Salsa is kind of in the dumps now. What happened?

Salsa at its heigth there were a lot of artists who were viable and vibrant and had their sound and their following. I think when other people started jumping on the genre who really weren’t salseros and who did it just to do it, I think a lot changed. I think that people started recording shitty albums just to gig. People weren’t looking at it as a body of work. And I think that really diluted bodies of work or potential bodies of work. And you get what you give.

Are people still dancing salsa?

Yes. I do this every day. I’ve been pounding the pavement for the past 22 years. There’s hardly a week where I’m not performing in another country. There’s a lot of salsa. And even markets that you wouldn’t consider have salsa stations. There’s a lot of salsa clubs in Argentina, Chile, Uruguay, Paraguay, Panama, Venezuela. But you can’t give them shit to consume. I think it’s time for everybody to wake up and put the work in. Record the next album like your life depended on it. A relationship with an album is like everything else. If you give shit, you get shit. Slow and steady wins the race.

Why record again with producer Sergio George?

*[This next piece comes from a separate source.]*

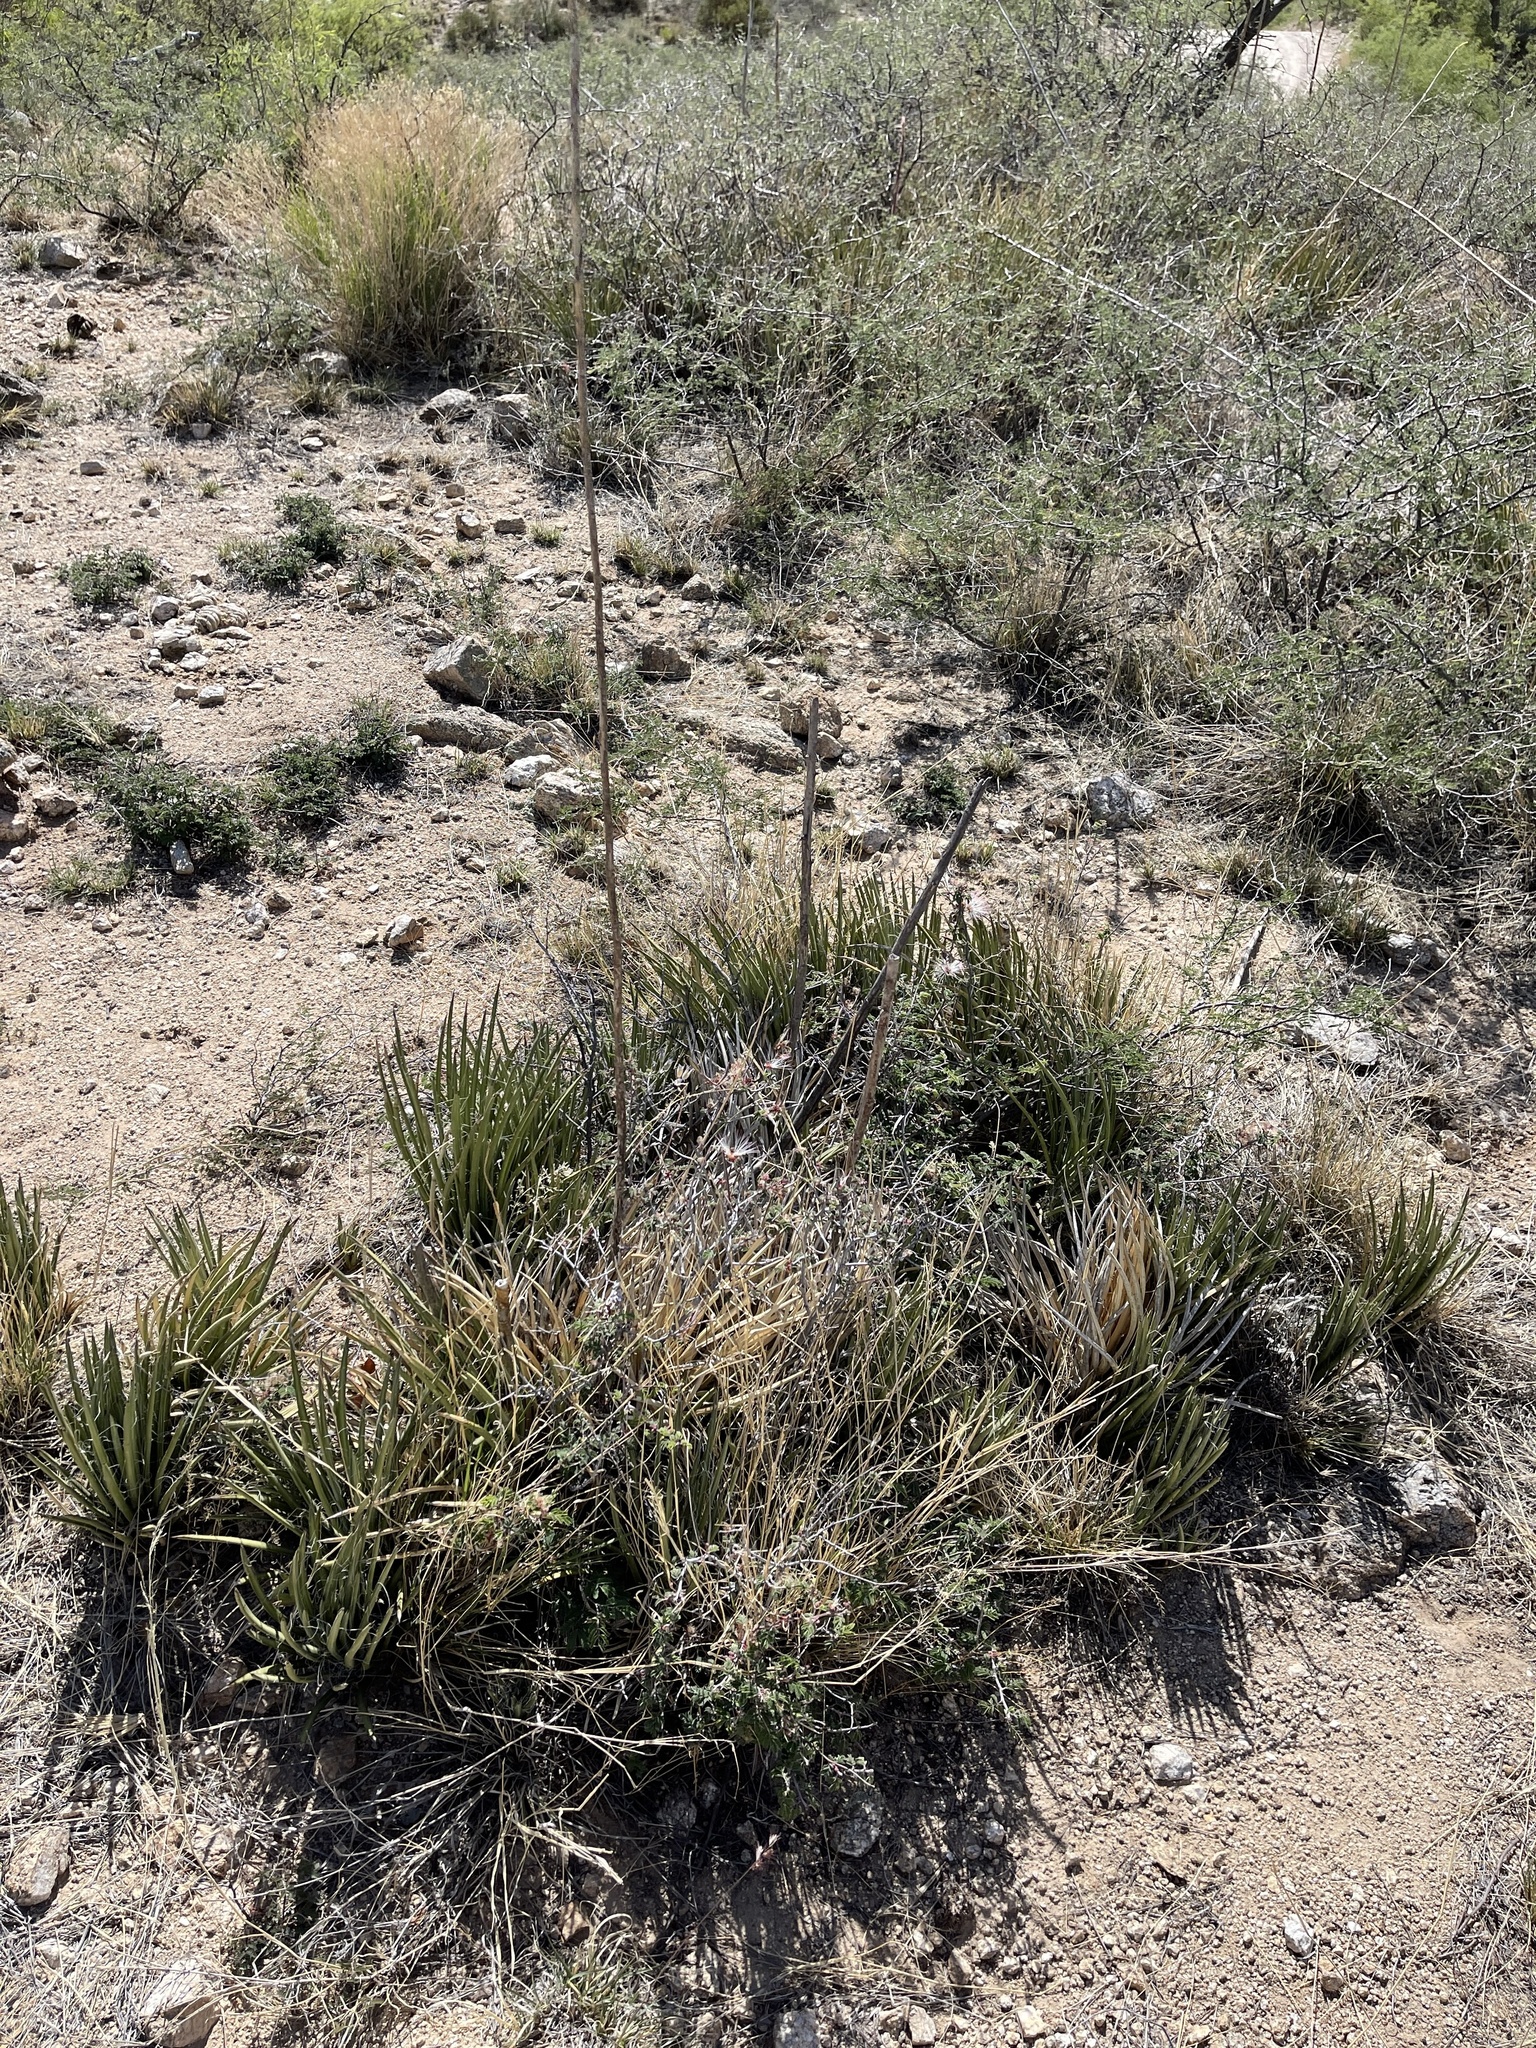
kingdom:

He’s my Quincy. We literally finish each other’s sentences. We defer to each other. There’s no such thing as a bad idea. You never run out of ideas when you have those two brains connected.

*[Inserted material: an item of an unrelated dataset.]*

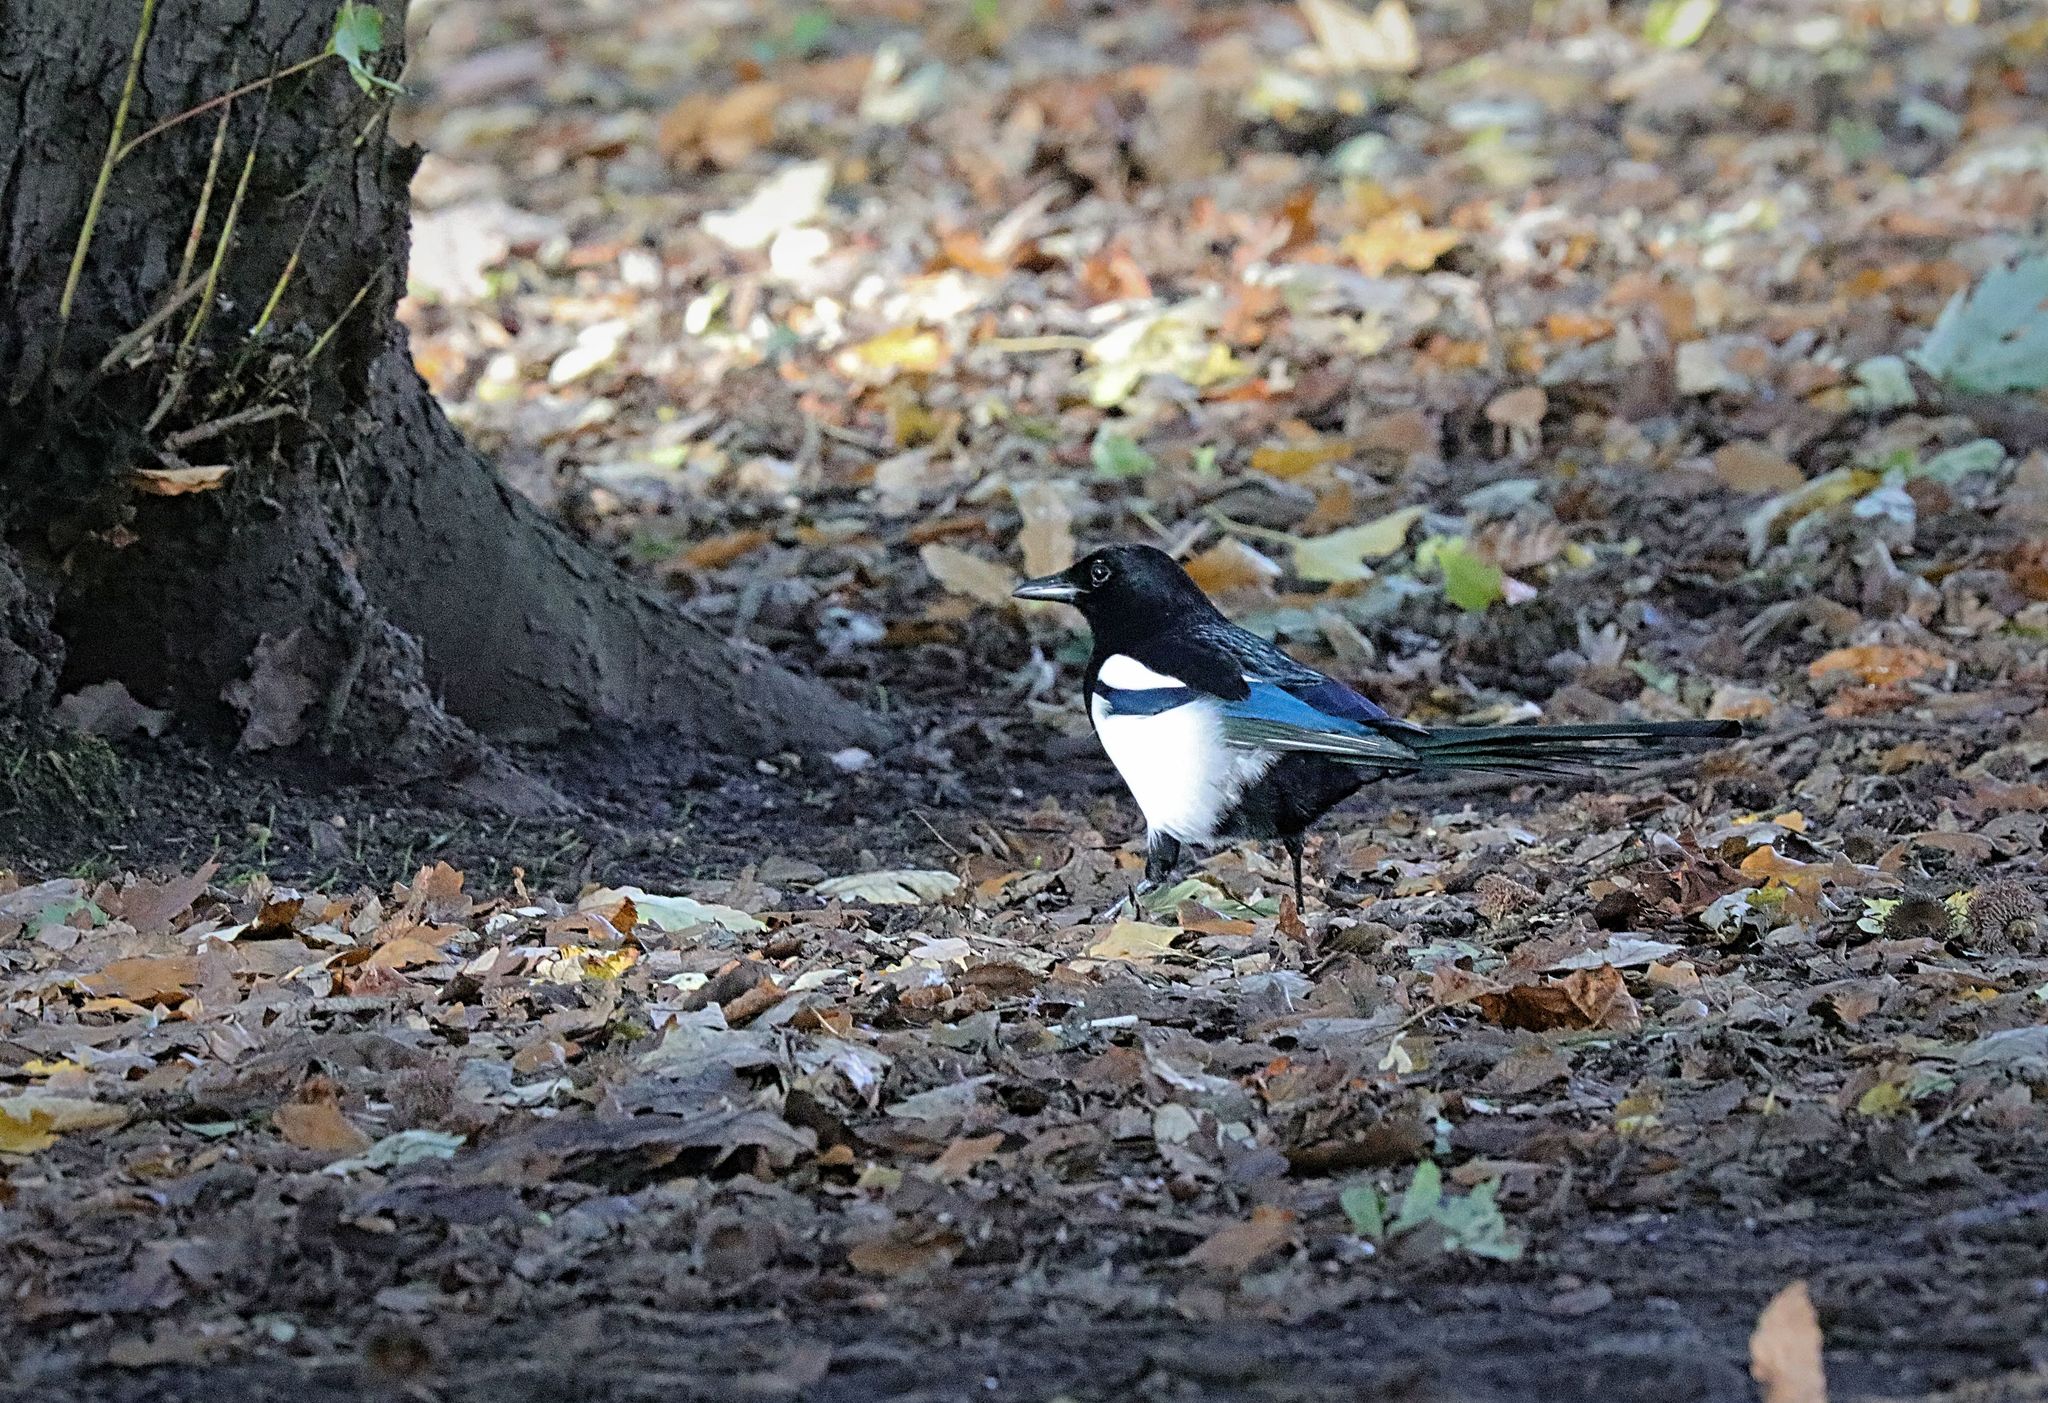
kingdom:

Last year, during the finale of 'American Idol,' you sang Aguanile, a classic, very improvisatory salsa song, instead, of one of your pop hits. Why?

It was an opportunity for people to see who I really was. When I do the Today Show I do salsa. The vehicles don’t really dictate who I am or what I sing. It’s that simple. And had they suggested hey we don’t want Spanish, I’d have said, get somebody else.

You’re embarking on this 40-date tour, including stops in Australia and you’re famous for being very physical onstage. How do you stay in shape -- do you run 5 miles a day or something?

I don’t have to do anything to stay in shape. The show makes me stay in shape. Run 5 miles? Hell no. Cigarette, beer. The most important thing to stay in shape is the frame of mind.

You just shot the pictures for the new season of your clothing line at Kohl’s. How’s that going?

It’s been one of the most successful brands at Kohl’s. What makes me proud of that is I honestly feel I’m affecting change. If anybody knows anything about what I wear, it’s that I have no problem buying an $800 Balenciaga shirt. But when you figure out how to do a shirt, same exact quality in its construction and fabric and sell it for $40, that tickles me. I’m extremely proud of how we’ve been able to lock down the quality.

You’re home with your kids. What’s the most fun thing you’re looking forward to doing with your kids this Summer?

I love going on tour with them. We put them all on the bus and we get off on really interesting locations. It’s busing across America. It’s actually priceless.